После этого Солженицын изрёк в своей книге «Бодался телёнок с дубом» (1975): «Варлам Шаламов умер». (Хотя сам А. И. в той же самой «Литературке» ранее отрекался от своих заграничных публикаций («ЛГ», 1968, №20) — но пророку-то можно, разрешается…)
Однако Шаламов вовсе не считал своё письмо в «Литературку» слабостью или ошибкой, совсем наоборот. «Пешкой в игре двух разведок я быть не хочу», — говорил Варлам Тихонович. А подробнее писал об этом: «Смешно думать, что от меня можно добиться какой-то подписи. Под пистолетом. Заявление моё, его язык, стиль принадлежат мне самому. Я отлично знаю, что мне за любую мою «деятельность», в кавычках или без кавычек, ничего не будет в смысле санкций».

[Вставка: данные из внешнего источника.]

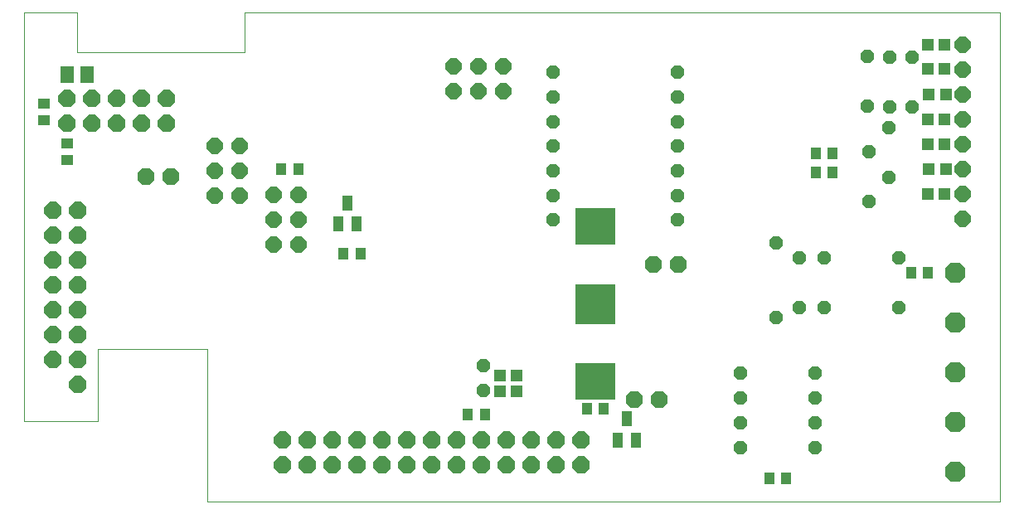
<source format=gbs>
G75*
%MOIN*%
%OFA0B0*%
%FSLAX24Y24*%
%IPPOS*%
%LPD*%
%AMOC8*
5,1,8,0,0,1.08239X$1,22.5*
%
%ADD10C,0.0000*%
%ADD11OC8,0.0827*%
%ADD12OC8,0.0560*%
%ADD13R,0.0434X0.0473*%
%ADD14R,0.0453X0.0465*%
%ADD15R,0.0434X0.0591*%
%ADD16OC8,0.0700*%
%ADD17R,0.0473X0.0434*%
%ADD18OC8,0.0670*%
%ADD19OC8,0.0640*%
%ADD20R,0.1615X0.1615*%
%ADD21R,0.1615X0.1457*%
%ADD22R,0.0552X0.0670*%
D10*
X013330Y005412D02*
X013330Y021869D01*
X015456Y021869D01*
X015456Y020254D01*
X022189Y020254D01*
X022189Y021869D01*
X052543Y021869D01*
X052543Y002183D01*
X020693Y002183D01*
X020693Y008325D01*
X016283Y008325D01*
X016283Y005412D01*
X013330Y005412D01*
D11*
X050742Y005389D03*
X050742Y007389D03*
X050742Y009389D03*
X050742Y011389D03*
X050742Y003389D03*
D12*
X045106Y004345D03*
X045106Y005345D03*
X045106Y006345D03*
X045106Y007345D03*
X042106Y007345D03*
X042106Y006345D03*
X042106Y005345D03*
X042106Y004345D03*
X043551Y009593D03*
X044480Y010002D03*
X045480Y010002D03*
X048480Y010002D03*
X048480Y012002D03*
X045480Y012002D03*
X044480Y012002D03*
X043551Y012593D03*
X047267Y014254D03*
X048094Y015239D03*
X047267Y016254D03*
X048094Y017239D03*
X048122Y018069D03*
X049027Y018069D03*
X047216Y018077D03*
X047216Y020077D03*
X048122Y020069D03*
X049027Y020069D03*
X039571Y019467D03*
X039571Y018443D03*
X039571Y017459D03*
X039571Y016475D03*
X039571Y015491D03*
X039571Y014506D03*
X039571Y013522D03*
X034571Y013522D03*
X034571Y014506D03*
X034571Y015491D03*
X034571Y016475D03*
X034571Y017459D03*
X034571Y018443D03*
X034571Y019467D03*
X031795Y007644D03*
X031795Y006644D03*
D13*
X031834Y005687D03*
X031165Y005687D03*
X035949Y005924D03*
X036618Y005924D03*
X043271Y003128D03*
X043941Y003128D03*
X048980Y011396D03*
X049649Y011396D03*
X045830Y015412D03*
X045161Y015412D03*
X045161Y016199D03*
X045830Y016199D03*
X026834Y012156D03*
X026165Y012156D03*
X024334Y015569D03*
X023665Y015569D03*
D14*
X032435Y007243D03*
X032435Y006632D03*
X033124Y006632D03*
X033124Y007243D03*
X049639Y014550D03*
X050328Y014550D03*
X050368Y015573D03*
X049679Y015573D03*
X049639Y016557D03*
X050328Y016557D03*
X050328Y017542D03*
X049639Y017542D03*
X049679Y018565D03*
X050368Y018565D03*
X050328Y019581D03*
X049639Y019581D03*
X049636Y020569D03*
X050324Y020569D03*
D15*
X026697Y013341D03*
X025949Y013341D03*
X026323Y014207D03*
X037543Y005530D03*
X037917Y004664D03*
X037169Y004664D03*
D16*
X035730Y004650D03*
X034730Y004650D03*
X033730Y004650D03*
X032730Y004650D03*
X031730Y004650D03*
X030730Y004650D03*
X029730Y004650D03*
X028730Y004650D03*
X027730Y004650D03*
X026730Y004650D03*
X025730Y004650D03*
X024730Y004650D03*
X023730Y004650D03*
X023730Y003650D03*
X024730Y003650D03*
X025730Y003650D03*
X026730Y003650D03*
X027730Y003650D03*
X028730Y003650D03*
X029730Y003650D03*
X030730Y003650D03*
X031730Y003650D03*
X032730Y003650D03*
X033730Y003650D03*
X034730Y003650D03*
X035730Y003650D03*
X015480Y006900D03*
X015480Y007900D03*
X014480Y007900D03*
X014480Y008900D03*
X015480Y008900D03*
X015480Y009900D03*
X014480Y009900D03*
X014480Y010900D03*
X015480Y010900D03*
X015480Y011900D03*
X014480Y011900D03*
X014480Y012900D03*
X015480Y012900D03*
X015480Y013900D03*
X014480Y013900D03*
X015063Y017376D03*
X016063Y017376D03*
X017063Y017376D03*
X018063Y017376D03*
X019063Y017376D03*
X019063Y018376D03*
X018063Y018376D03*
X017063Y018376D03*
X016063Y018376D03*
X015063Y018376D03*
D17*
X014130Y018199D03*
X014130Y017530D03*
X015051Y016593D03*
X015051Y015924D03*
D18*
X018224Y015270D03*
X019224Y015270D03*
X037858Y006294D03*
X038858Y006294D03*
X038618Y011711D03*
X039618Y011711D03*
D19*
X051047Y013565D03*
X051047Y014565D03*
X051047Y015565D03*
X051047Y016565D03*
X051047Y017565D03*
X051047Y018565D03*
X051047Y019565D03*
X051047Y020565D03*
X032598Y019691D03*
X031598Y019691D03*
X030598Y019691D03*
X030598Y018691D03*
X031598Y018691D03*
X032598Y018691D03*
X024342Y014522D03*
X023342Y014522D03*
X021980Y014491D03*
X020980Y014491D03*
X020980Y015491D03*
X021980Y015491D03*
X021980Y016491D03*
X020980Y016491D03*
X023342Y013522D03*
X024342Y013522D03*
X024342Y012522D03*
X023342Y012522D03*
D20*
X036283Y010136D03*
D21*
X036283Y013246D03*
X036283Y007026D03*
D22*
X015850Y019349D03*
X015063Y019349D03*
M02*

</source>
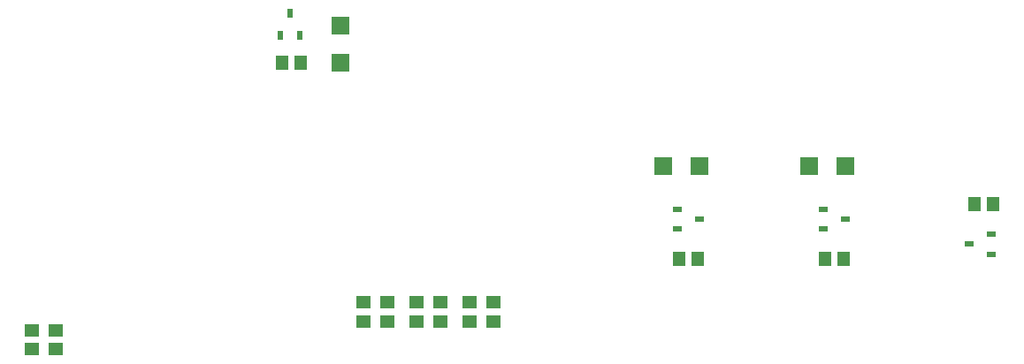
<source format=gbp>
%FSTAX25Y25*%
%MOIN*%
G70*
G01*
G75*
G04 Layer_Color=128*
%ADD10R,0.04724X0.05512*%
%ADD11R,0.35039X0.41929*%
%ADD12R,0.09449X0.04134*%
%ADD13R,0.05512X0.04724*%
%ADD14R,0.08465X0.11221*%
%ADD15O,0.01181X0.05709*%
%ADD16O,0.05709X0.01181*%
%ADD17C,0.01000*%
%ADD18C,0.01500*%
%ADD19C,0.03000*%
%ADD20C,0.02000*%
%ADD21C,0.11811*%
%ADD22C,0.11000*%
%ADD23C,0.06693*%
%ADD24O,0.03937X0.07874*%
%ADD25O,0.03937X0.07874*%
%ADD26C,0.07874*%
%ADD27R,0.04724X0.04724*%
%ADD28C,0.04724*%
%ADD29C,0.15748*%
%ADD30C,0.05906*%
%ADD31R,0.05906X0.05906*%
%ADD32R,0.07874X0.07874*%
%ADD33R,0.05906X0.05906*%
%ADD34O,0.30000X0.15000*%
%ADD35C,0.06299*%
%ADD36C,0.05000*%
%ADD37C,0.04000*%
%ADD38C,0.02756*%
%ADD39R,0.02362X0.03347*%
%ADD40R,0.03347X0.02362*%
%ADD41R,0.06693X0.06693*%
%ADD42R,0.06693X0.06693*%
%ADD43C,0.05000*%
%ADD44C,0.10000*%
%ADD45C,0.00984*%
%ADD46C,0.00787*%
%ADD47C,0.02362*%
%ADD48R,0.05524X0.06312*%
%ADD49R,0.35839X0.42729*%
%ADD50R,0.10249X0.04934*%
%ADD51R,0.06312X0.05524*%
%ADD52R,0.09265X0.12020*%
%ADD53O,0.01981X0.06509*%
%ADD54O,0.06509X0.01981*%
%ADD55C,0.12611*%
%ADD56C,0.11800*%
%ADD57C,0.07493*%
%ADD58O,0.04737X0.08674*%
%ADD59O,0.04737X0.08674*%
%ADD60C,0.08674*%
%ADD61R,0.05524X0.05524*%
%ADD62C,0.05524*%
%ADD63C,0.16548*%
%ADD64C,0.06706*%
%ADD65R,0.06706X0.06706*%
%ADD66R,0.08674X0.08674*%
%ADD67R,0.06706X0.06706*%
%ADD68O,0.30800X0.15800*%
%ADD69C,0.07099*%
%ADD70C,0.05800*%
%ADD71C,0.04800*%
%ADD72C,0.03556*%
%ADD73R,0.03162X0.04147*%
%ADD74R,0.04147X0.03162*%
%ADD75R,0.07493X0.07493*%
%ADD76R,0.07493X0.07493*%
D10*
X04Y008D02*
D03*
X0392913D02*
D03*
X0336457Y00595D02*
D03*
X0343543D02*
D03*
X0281457D02*
D03*
X0288543D02*
D03*
X0131957Y01335D02*
D03*
X0139043D02*
D03*
D13*
X01715Y0035957D02*
D03*
Y0043043D02*
D03*
X01625Y0035957D02*
D03*
Y0043043D02*
D03*
X01915Y0035957D02*
D03*
Y0043043D02*
D03*
X02115Y0035957D02*
D03*
Y0043043D02*
D03*
X01825Y0035957D02*
D03*
Y0043043D02*
D03*
X02025Y0035957D02*
D03*
Y0043043D02*
D03*
X00375Y0025457D02*
D03*
Y0032543D02*
D03*
X00465Y0032543D02*
D03*
Y0025457D02*
D03*
D39*
X0138665Y0143768D02*
D03*
X0131185D02*
D03*
X0134925Y0152232D02*
D03*
D40*
X0399189Y006874D02*
D03*
Y006126D02*
D03*
X0390724Y0065D02*
D03*
X0280768Y007076D02*
D03*
Y007824D02*
D03*
X0289232Y00745D02*
D03*
X0335768Y007076D02*
D03*
Y007824D02*
D03*
X0344232Y00745D02*
D03*
D41*
X0154Y014735D02*
D03*
Y013365D02*
D03*
D42*
X028935Y00945D02*
D03*
X027565D02*
D03*
X034435Y00945D02*
D03*
X033065D02*
D03*
M02*

</source>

«Почему сделано это заявление? Мне надоело причисление меня к «человечеству», беспрерывная спекуляция моим именем: меня останавливают на улице, жмут руки и так далее… Художественно я уже дал ответ на эту проблему в рассказе «Необращённый», написанном в 1957 году, и ничего не прочувствовали, это заставило меня дать другое толкование этим проблемам».
А Солженицыну Шаламов после его «шутки» написал ответ (оставшийся, впрочем, неотправленным): «Г Солженицын, я охотно принимаю Вашу похоронную шутку насчёт моей смерти. С важным чувством и с гордостью считаю себя первой жертвой холодной войны, павшей от Вашей руки. Если уж для выстрела по мне потребовался такой артиллерист, как Вы, — жалею боевых артиллеристов… Я знаю точно, что Пастернак был жертвой холодной войны, Вы — её орудием».
В общем-то, фраза Солженицына «Варлам Шаламов умер», сейчас рикошетом, как артиллерийское ядро, отскочила обратно в её автора. И мы можем с полным основанием сказать: для русской литературы, для отечественной истории Варлам Тихонович Шаламов жив. А Солженицын — умер.